Task goal
All of the records below must be output exactly, with no pictures carried over.
** Data extracts follows **
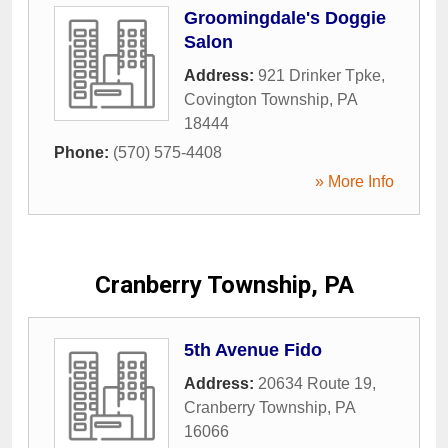
Groomingdale's Doggie
Salon
Address:
921 Drinker Tpke
,
Covington Township
,
PA
18444
Phone:
(570) 575-4408
» More Info
Cranberry Township, PA
5th Avenue Fido
Address:
20634 Route 19
,
Cranberry Township
,
PA
16066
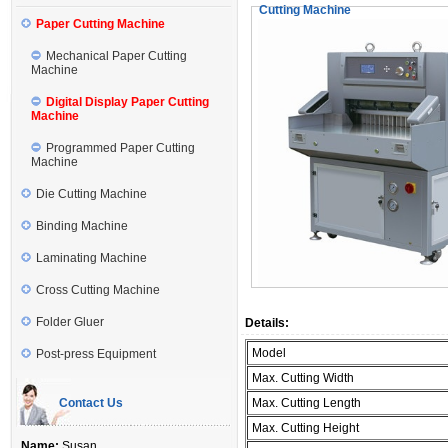
Cutting Machine
Paper Cutting Machine
Mechanical Paper Cutting
Machine
Digital Display Paper Cutting
Machine
Programmed Paper Cutting
Machine
Die Cutting Machine
Binding Machine
Laminating Machine
Cross Cutting Machine
Folder Gluer
Details:
Model
Post-press Equipment
Max. Cutting Width
Contact Us
Max. Cutting Length
Max. Cutting Height
Name:
Susan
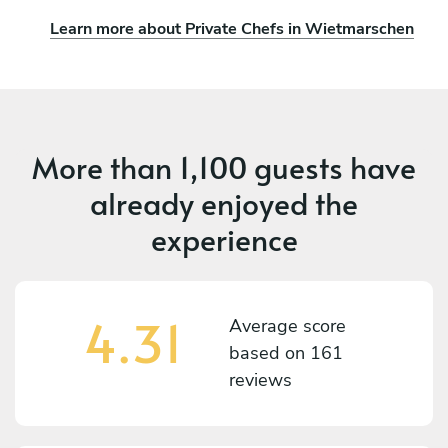
Learn more about Private Chefs in Wietmarschen
More than
1,100 guests
have
already enjoyed the
experience
4.31
Average score
based on
161
reviews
** End of Data extracts **
Your solution
Groomingdale's Doggie
Salon
Address:
921 Drinker Tpke
,
Covington Township
,
PA
18444
Phone:
(570) 575-4408
» More Info
Cranberry Township, PA
5th Avenue Fido
Address:
20634 Route 19
,
Cranberry Township
,
PA
16066
Cutting Machine
Paper Cutting Machine
Mechanical Paper Cutting
Machine
Digital Display Paper Cutting
Machine
Programmed Paper Cutting
Machine
Die Cutting Machine
Binding Machine
Laminating Machine
Cross Cutting Machine
Folder Gluer
Details:
Model
Post-press Equipment
Max. Cutting Width
Contact Us
Max. Cutting Length
Max. Cutting Height
Name:
Susan
Learn more about Private Chefs in Wietmarschen
More than
1,100 guests
have
already enjoyed the
experience
4.31
Average score
based on
161
reviews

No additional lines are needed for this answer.